Created attachment 5601 [details] doing rounding of co-ordinates and pen-width This do rounding of the co-ordinates and penwidth - it is proper to do so, but does not help the issue reported. The issue reported is that penwidth below 0.5pixels are simply lost. It appears that gs ppm direct imposes a minimum pen width to make sure very thin lines are drawn for at least one pixel.
I tried setting a minimum penwidth, but apparently the pxlcolor/pxlmono driver never receive any instructions for setting line width to very small values.
It appears that ppmraw can draw very thin lines at 1-pixel, but base/gdevpx.c has a line which says: NULL /****** WRONG ******/, /* draw_thin_line */\ This line was in gs 6.0.

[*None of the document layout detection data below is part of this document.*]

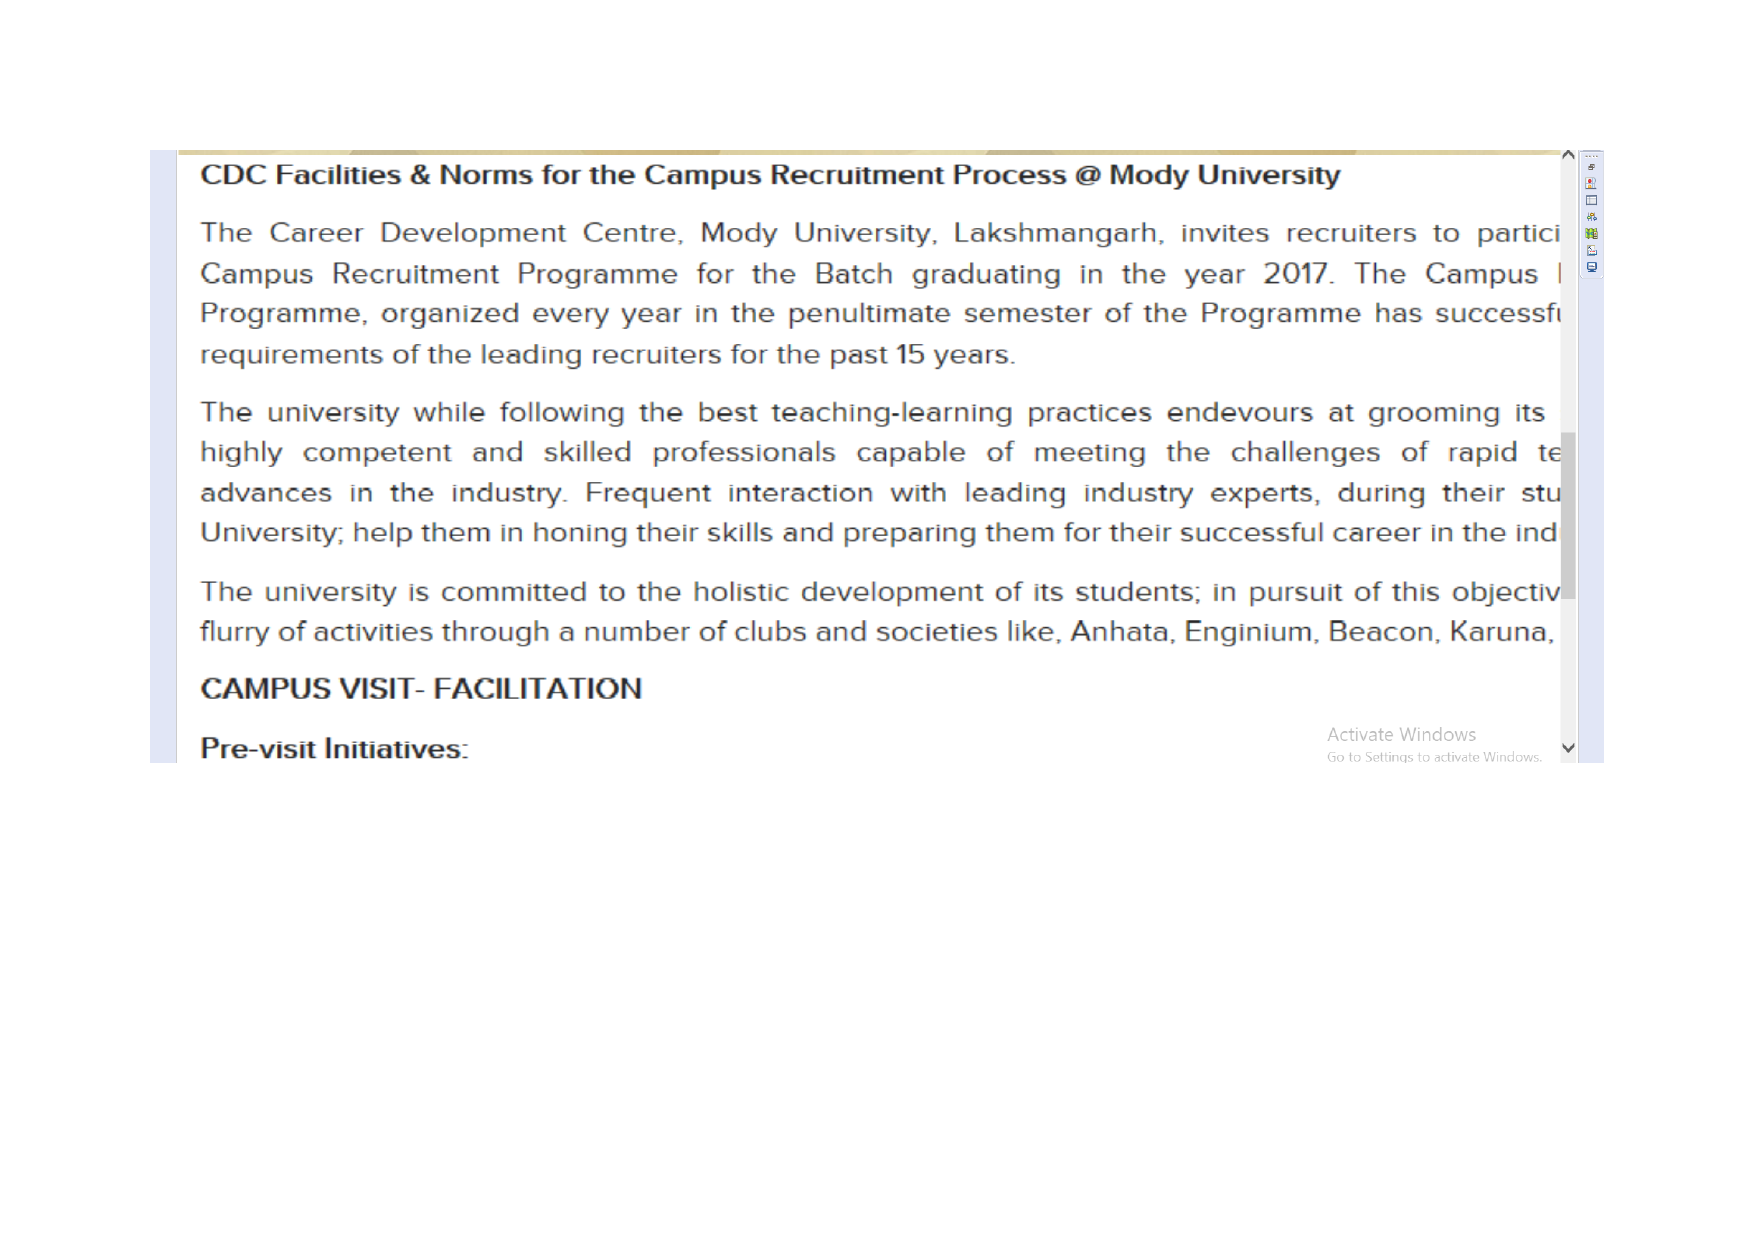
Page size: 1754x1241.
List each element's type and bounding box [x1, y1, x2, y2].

picture [150, 150, 1604, 763]
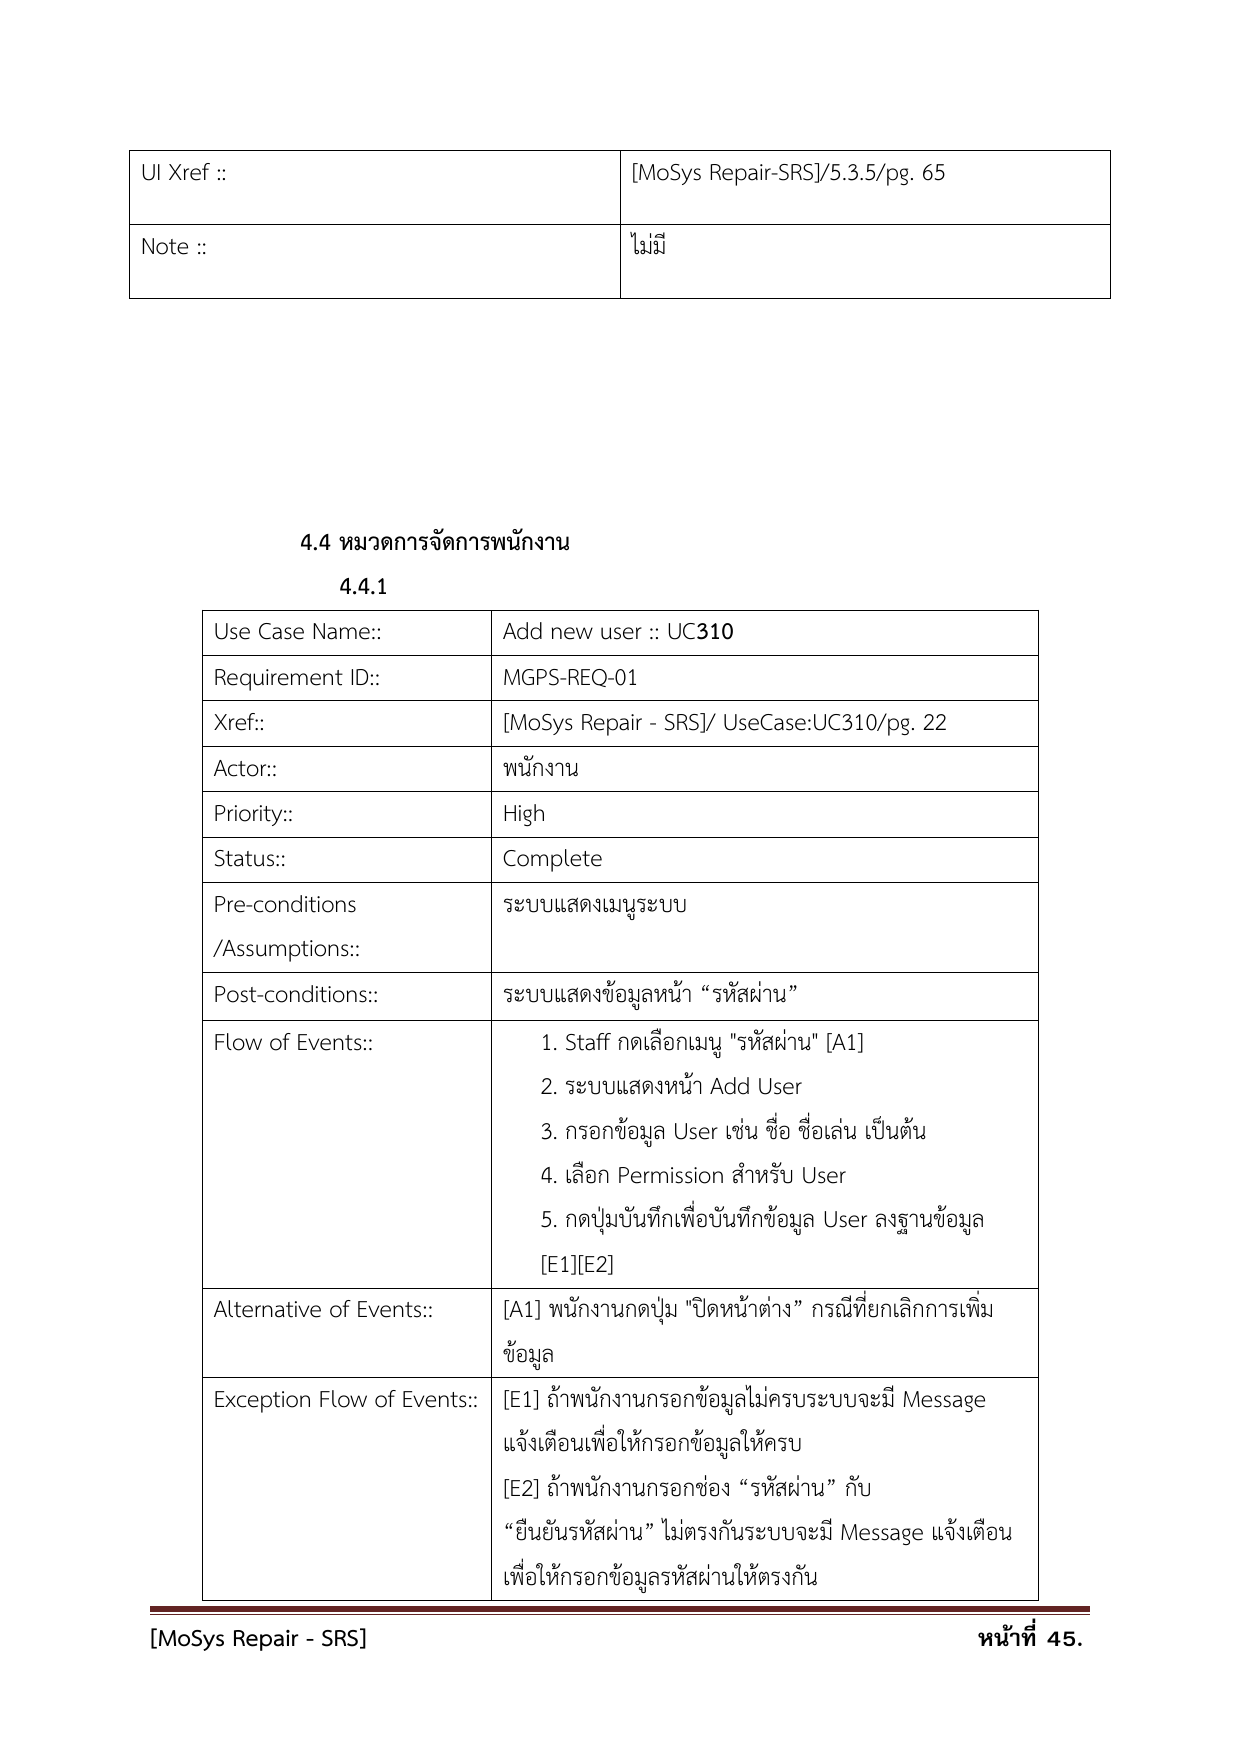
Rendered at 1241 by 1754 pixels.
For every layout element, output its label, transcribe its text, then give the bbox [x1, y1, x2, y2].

table_cell Exception Flow of Events:: [203, 1378, 491, 1600]
table_cell Complete [492, 838, 1038, 882]
table_cell Pre-conditions /Assumptions:: [203, 883, 491, 972]
table_cell Requirement ID:: [203, 656, 491, 700]
table_cell ไม่มี [621, 225, 1110, 298]
table_cell Xref:: [203, 701, 491, 746]
text 4.4.1 [339, 565, 1090, 609]
table_cell [A1] พนักงานกดปุ่ม "ปิดหน้าต่าง” กรณีที่ยกเลิกการเพิ่มข้อมูล [492, 1289, 1038, 1377]
table_cell Status:: [203, 838, 491, 882]
table_cell Alternative of Events:: [203, 1289, 491, 1377]
table_header Use Case Name:: [203, 611, 491, 655]
table_cell [MoSys Repair - SRS]/ UseCase:UC310/pg. 22 [492, 701, 1038, 746]
table_cell Note :: [130, 225, 620, 298]
table_cell Flow of Events:: [203, 1021, 491, 1287]
table_cell [E1] ถ้าพนักงานกรอกข้อมูลไม่ครบระบบจะมี Message แจ้งเตือนเพื่อให้กรอกข้อมูลให้ครบ [E2] ถ้าพนักงานกรอกช่อง “รหัสผ่าน” กับ “ยืนยันรหัสผ่าน” ไม่ตรงกันระบบจะมี Message แจ้งเตือนเพื่อให้กรอกข้อมูลรหัสผ่านให้ตรงกัน [492, 1378, 1038, 1600]
table_header Add new user :: UC310 [492, 611, 1038, 655]
table_cell UI Xref :: [130, 151, 620, 224]
table_cell ระบบแสดงเมนูระบบ [492, 883, 1038, 972]
list หมวดการจัดการพนักงาน [300, 521, 1090, 565]
table_cell ระบบแสดงข้อมูลหน้า “รหัสผ่าน” [492, 973, 1038, 1020]
table_cell Priority:: [203, 792, 491, 837]
table_cell Post-conditions:: [203, 973, 491, 1020]
table_cell [MoSys Repair-SRS]/5.3.5/pg. 65 [621, 151, 1110, 224]
table_cell MGPS-REQ-01 [492, 656, 1038, 700]
table_cell Actor:: [203, 747, 491, 791]
table_cell พนักงาน [492, 747, 1038, 791]
table_cell High [492, 792, 1038, 837]
table_cell 1. Staff กดเลือกเมนู "รหัสผ่าน" [A1] 2. ระบบแสดงหน้า Add User 3. กรอกข้อมูล User เช่น ชื่อ ชื่อเล่น เป็นต้น 4. เลือก Permission สำหรับ User 5. กดปุ่มบันทึกเพื่อบันทึกข้อมูล User ลงฐานข้อมูล [E1][E2] [492, 1021, 1038, 1287]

The two differences in line widths are two different issues - the effect showed in attachment 5590 [details] is due to inaccuracy in co-ordinate calculation, which be fixed by a combination of *both* the attached patch 5601 *and* setting -r1200 during the pxlcolor/pxlmono stage. The latter causes the co-ordinate calculation (which are rounded to integers due to PXL's limitation) to calculate to a higher resolution of 1/1200 per inch. The latter is apparently due to pcl6's interpretation of very thin lines - all the raster devices such as ppmraw in ghostscript draws very thin lines at 1-pixel; pcl6 outputting to ppmraw treats them as thin lines and not draw them. This can be demonstrated by using pcl6 to output to pdf then use gs to generate the ppm instead: gs -sDEVICE=pclcolor -o pxlout.pxl 012-01.PS pcl6 -sDEVICE=pdfwrite -sOutputFile=pxlout.pdf pxlout.pxl gs -sDEVICE=ppmraw -o pxlout.ppm pxlout.pdf pcl6 -sDEVICE=ppmraw -sOutputFile=pxlout.ppm pxlout.pxl So I would recommend apply the patch, possibly modify the testing procedure slightly to include a -r1200 switch in the pxlcolor/pxlmono stage, and try to fix the inconsistency of what to do with very thin lines.
The patch in comment 4 was committed as r10266 'Do rounding of co-ordinates rather than clipping'.